Artificial intelligence (AI) is not evolving: it is taking off. In just two and a half years we have passed from GPT-3.5 to GPT-4O, and whoever tried both knows: the difference in the conversation experience is enormous. GPT-3.5 marked a before and after when inaugurating the chatgpt era, but today nobody would probably use it again if it has more advanced models.
Now, what does it mean that a model is more advanced? The answer is complex. We talk about broader context windows (that is, the ability to read and process more information at the same time), more elaborate results and, in theory, of fewer errors. But there is a point that is still thorny: hallucinations. And do not always advance in the right direction.
What are hallucinations? In AI, hallucinating means inventing things. They are answers that sound good, even convincing, but that are false. The model does not lie because it wants, it simply generates text depending on patterns. If you don’t have enough data, you imagine them. And that can go unnoticed. There is the risk.
O3 and O4-mini: more reasoning, more errors. In September last year the so -called reasoning models arrived. They supposed an important leap: they introduced a kind of chain of thought that improved their performance in complex tasks.
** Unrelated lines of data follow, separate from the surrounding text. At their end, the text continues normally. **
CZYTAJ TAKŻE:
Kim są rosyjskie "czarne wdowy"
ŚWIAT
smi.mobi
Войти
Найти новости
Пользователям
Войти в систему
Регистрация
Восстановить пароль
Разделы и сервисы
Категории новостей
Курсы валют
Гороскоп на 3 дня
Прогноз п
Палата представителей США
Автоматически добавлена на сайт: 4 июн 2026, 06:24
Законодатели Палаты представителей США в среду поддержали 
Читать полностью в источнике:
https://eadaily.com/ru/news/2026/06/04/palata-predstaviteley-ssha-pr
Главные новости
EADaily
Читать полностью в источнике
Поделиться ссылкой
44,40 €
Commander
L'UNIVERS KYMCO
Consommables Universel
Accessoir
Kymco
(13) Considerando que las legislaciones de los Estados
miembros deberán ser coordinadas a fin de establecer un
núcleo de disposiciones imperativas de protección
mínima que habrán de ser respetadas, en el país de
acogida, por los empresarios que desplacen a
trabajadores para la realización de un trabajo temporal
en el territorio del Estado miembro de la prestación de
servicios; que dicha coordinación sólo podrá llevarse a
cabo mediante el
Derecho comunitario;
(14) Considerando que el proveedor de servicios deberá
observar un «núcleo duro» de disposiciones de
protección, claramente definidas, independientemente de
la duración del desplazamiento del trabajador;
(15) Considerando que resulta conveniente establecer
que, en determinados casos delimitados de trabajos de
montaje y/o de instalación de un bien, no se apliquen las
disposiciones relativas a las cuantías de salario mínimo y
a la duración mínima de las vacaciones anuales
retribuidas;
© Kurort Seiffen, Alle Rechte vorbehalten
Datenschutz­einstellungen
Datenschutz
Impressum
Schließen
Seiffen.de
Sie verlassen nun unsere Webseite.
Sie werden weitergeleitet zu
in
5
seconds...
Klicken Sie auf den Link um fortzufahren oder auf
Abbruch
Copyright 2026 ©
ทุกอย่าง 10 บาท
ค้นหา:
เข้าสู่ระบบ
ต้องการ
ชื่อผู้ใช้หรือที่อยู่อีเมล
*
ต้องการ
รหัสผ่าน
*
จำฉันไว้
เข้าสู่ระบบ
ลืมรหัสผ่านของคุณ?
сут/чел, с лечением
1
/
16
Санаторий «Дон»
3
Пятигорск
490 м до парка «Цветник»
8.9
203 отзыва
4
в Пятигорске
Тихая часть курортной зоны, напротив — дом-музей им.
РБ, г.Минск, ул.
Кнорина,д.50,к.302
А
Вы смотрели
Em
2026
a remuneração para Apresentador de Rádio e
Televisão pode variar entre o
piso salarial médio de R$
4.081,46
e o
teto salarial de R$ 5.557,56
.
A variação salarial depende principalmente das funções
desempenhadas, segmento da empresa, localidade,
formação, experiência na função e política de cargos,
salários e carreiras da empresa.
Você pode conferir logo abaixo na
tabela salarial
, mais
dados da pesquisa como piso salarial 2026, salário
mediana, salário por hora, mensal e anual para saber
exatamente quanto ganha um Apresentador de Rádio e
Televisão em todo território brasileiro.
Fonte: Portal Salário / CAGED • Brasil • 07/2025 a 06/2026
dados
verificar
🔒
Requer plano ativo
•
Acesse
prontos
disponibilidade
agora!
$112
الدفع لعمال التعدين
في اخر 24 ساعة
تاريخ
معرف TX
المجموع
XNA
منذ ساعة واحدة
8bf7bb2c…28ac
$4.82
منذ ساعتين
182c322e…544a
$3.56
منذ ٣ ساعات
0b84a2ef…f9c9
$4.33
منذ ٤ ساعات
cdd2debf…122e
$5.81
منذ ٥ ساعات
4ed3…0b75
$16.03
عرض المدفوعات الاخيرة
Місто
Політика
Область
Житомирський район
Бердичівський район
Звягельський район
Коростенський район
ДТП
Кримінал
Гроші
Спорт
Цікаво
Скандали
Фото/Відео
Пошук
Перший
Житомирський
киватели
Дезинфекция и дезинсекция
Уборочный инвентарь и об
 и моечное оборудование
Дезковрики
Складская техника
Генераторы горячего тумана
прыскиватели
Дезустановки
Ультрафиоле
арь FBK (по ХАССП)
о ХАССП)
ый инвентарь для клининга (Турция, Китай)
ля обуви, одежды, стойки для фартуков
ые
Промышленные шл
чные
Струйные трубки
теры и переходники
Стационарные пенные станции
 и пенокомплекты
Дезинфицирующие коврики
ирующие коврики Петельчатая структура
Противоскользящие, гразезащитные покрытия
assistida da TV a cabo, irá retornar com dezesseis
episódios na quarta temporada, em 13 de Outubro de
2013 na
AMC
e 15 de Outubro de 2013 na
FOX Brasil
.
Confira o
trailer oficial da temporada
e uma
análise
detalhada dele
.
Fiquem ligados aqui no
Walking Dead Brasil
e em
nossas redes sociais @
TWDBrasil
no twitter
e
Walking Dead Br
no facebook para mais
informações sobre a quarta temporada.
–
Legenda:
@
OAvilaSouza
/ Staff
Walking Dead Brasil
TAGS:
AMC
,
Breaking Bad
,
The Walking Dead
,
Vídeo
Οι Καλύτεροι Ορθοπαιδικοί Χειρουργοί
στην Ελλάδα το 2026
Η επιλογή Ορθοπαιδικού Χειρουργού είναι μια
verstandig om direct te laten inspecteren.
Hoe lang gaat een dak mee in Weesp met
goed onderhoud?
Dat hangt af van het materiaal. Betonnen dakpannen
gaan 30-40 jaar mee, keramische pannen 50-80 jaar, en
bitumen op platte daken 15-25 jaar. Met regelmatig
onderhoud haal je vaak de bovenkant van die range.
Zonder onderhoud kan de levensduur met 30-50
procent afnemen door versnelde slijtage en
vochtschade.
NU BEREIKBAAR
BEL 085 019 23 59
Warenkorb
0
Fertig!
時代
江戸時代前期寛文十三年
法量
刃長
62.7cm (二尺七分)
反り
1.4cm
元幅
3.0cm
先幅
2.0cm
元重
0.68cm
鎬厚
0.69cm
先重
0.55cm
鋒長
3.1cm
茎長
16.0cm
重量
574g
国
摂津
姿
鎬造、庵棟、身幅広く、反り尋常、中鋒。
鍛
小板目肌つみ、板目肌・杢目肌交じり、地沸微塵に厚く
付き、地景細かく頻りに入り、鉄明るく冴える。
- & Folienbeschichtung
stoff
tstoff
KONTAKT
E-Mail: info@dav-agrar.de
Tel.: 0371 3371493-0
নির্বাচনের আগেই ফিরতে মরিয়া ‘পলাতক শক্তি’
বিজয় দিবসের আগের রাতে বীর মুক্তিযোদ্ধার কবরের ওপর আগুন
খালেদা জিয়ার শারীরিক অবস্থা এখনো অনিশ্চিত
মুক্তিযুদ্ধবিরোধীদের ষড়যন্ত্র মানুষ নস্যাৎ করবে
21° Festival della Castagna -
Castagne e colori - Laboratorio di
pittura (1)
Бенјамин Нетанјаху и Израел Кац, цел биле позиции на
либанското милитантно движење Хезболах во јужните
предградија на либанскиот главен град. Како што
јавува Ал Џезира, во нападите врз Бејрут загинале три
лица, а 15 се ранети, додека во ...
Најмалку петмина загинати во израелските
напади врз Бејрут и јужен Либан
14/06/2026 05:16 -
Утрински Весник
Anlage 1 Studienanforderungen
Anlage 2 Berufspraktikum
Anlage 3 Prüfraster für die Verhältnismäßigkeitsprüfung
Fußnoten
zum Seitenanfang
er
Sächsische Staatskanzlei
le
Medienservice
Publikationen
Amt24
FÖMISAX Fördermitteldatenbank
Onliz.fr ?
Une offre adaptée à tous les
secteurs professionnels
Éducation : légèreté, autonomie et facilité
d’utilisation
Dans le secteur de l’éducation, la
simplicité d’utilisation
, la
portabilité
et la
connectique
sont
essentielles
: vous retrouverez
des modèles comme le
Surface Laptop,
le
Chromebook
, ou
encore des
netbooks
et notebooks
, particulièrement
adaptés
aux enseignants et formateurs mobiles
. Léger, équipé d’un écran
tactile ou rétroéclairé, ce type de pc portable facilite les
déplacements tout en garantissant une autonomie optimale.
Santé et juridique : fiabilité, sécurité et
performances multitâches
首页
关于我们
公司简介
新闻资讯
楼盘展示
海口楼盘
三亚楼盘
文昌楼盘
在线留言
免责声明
But they were not perfect. O1-PRO was more expensive than O3-mini, and not always more effective. Even so, this whole line was presented with a promise: reduce hallucinations.
The problem is that, according to Openai’s own data, that is not happening. Techcrunch cites a technical report of the company where it is recognized that O3 and O4-MINI hallucinate more than its predecessors. Literally. In internal tests with Personqa, O3 failed in 33% of the answers, twice as O1 and O3-mini. O4-mini made it even worse: 48%.
Other analyzes, such as the Independent Laboratory Transluce, show that O3 even invented actions: he said he had executed code in a MacBook Pro outside of Chatgpt and then having copied the results. Something that simply cannot do.
A challenge that is still pending. The idea of having models that do not hallucinate sounds fantastic. It would be the definitive step to fully trust your answers. But, meanwhile, it’s time to live with this problem. Especially when we use AI for delicate tasks: summarize documents, consult data, prepare reports. In those cases, it should be reviewed all twice.
Because there have already been serious errors. The most popular was that of a lawyer who presented to the judge documents generated by Chatgpt. They were convincing, yes, but also fictional: the model invented several legal cases. The AI will advance, but the critical judgment, for the moment, remains our thing.